Synopsis / Extraits de Presse / Michel Khleifi sur le film
Synopsis
Dans Kuneitra en ruines se trouve la tombe d’un des combattants pour la Palestine. Son fils tente de reconstituer l’histoire de cet homme, en y mêlant des échos de la mémoire éclatée de sa mère. Il plonge ainsi son regard dans le passé politique très agité de la Syrie des années 30 jusqu’en 1967. La Nuit est un hommage émouvant et fort à ce père mort, à qui Mohamed Malas redonne sa dignité.
Un film puissant et poétique, où les destins des petites gens sont emportés par le courant de l’Histoire. Pourtant La Nuit n’est pas un film historique qui décortique les faits et la réalité. Mohamed Malas y met en scène un enfant, cet enfant qu’il fut lui-même et qui se souvient…
Réalisateur: Mohamad Malas | Scénaristes: Mohammad Malas, Ossama Mohamad | Photo: Yussef Ben Yussef | Montage: Kais Al-Zubeidi | Son: Sophie Bastein | Musique: Vahe Demergian | Interprètes: Sabah Jazairy, Fares Helou, Rafik Sbei’I, Riad Charhrour, Omar Malas, Maher Sleibi, Hazar Awad, Raja Kotrach, Abdulilah Dawleh | Production: National Film Organization, Damas, Syria - Maram for Cinema & Television, Beirut, Lebanon | Co-Production: La Sept Cinema, France, Channel 4, England | Année: 1992 | Couleur, 116 mn, v.o. arabe s.t.f.
Extraits de Presse
Il s’agit d'un très beau poême visuel, faisant revivre (a la manière de l’ècrivain français Marcel Proust) les souvenirs d’un enfant natif de Koneitra, la ville syrienne totalement détruite par l’armée israélienne. ... Mohammad Malas se voit ainsi confirmé comme l’un des plus grands cinéasters actuels du monde arabe. (Walid Hammami, Jeune Afrique, 22 October 1992)
Un film-poème, d’une architecture complexe, il estvrai, et d’une grande charge émotionnelle. (Arabies)
Mohammad Malas a représenté, depuis 1984 (Les Rêves de la ville), la premiere manifestantion d’un cinema d’auteur syrien, un cinema qui refuse l’oubli, qui pratique le rêve pour faire revenir le reel au galop. Pas un cinema activiste, mais proche des gens, pour en faire reconnaitre leur existence, en tant qu’hommes, en tant que femmes. (Le Nouveau Quotidien, 26 Janivier 1993, Suisse)
· · · · ·
D'après le texte sur le film La Nuit, quelle est la durée de ce film ?
· · · · ·
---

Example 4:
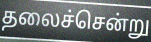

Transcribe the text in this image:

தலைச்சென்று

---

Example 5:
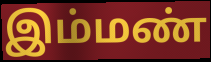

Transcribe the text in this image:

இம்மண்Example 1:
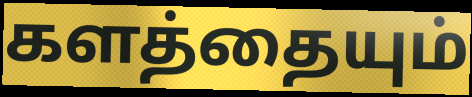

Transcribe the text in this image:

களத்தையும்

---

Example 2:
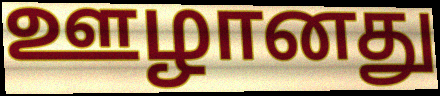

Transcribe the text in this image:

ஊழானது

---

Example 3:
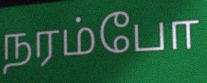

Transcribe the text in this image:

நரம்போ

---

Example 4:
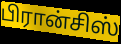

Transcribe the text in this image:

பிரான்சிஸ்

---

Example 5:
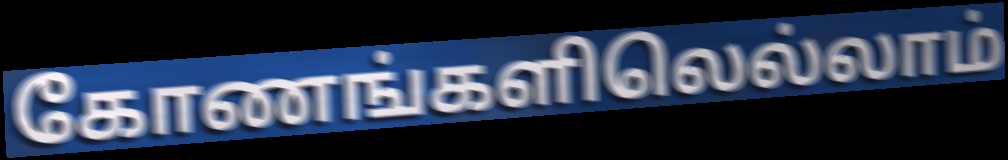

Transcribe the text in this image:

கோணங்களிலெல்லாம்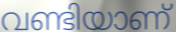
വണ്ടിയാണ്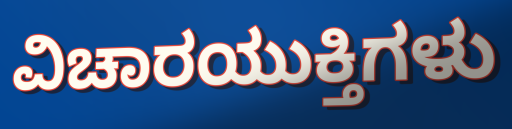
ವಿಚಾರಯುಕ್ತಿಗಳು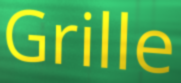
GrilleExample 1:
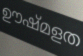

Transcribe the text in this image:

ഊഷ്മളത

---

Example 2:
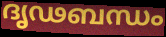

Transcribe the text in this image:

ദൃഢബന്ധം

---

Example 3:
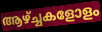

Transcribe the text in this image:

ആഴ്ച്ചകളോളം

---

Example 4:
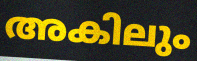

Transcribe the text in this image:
· · · · ·
▶ _Réponse attendue_:
116 minutes.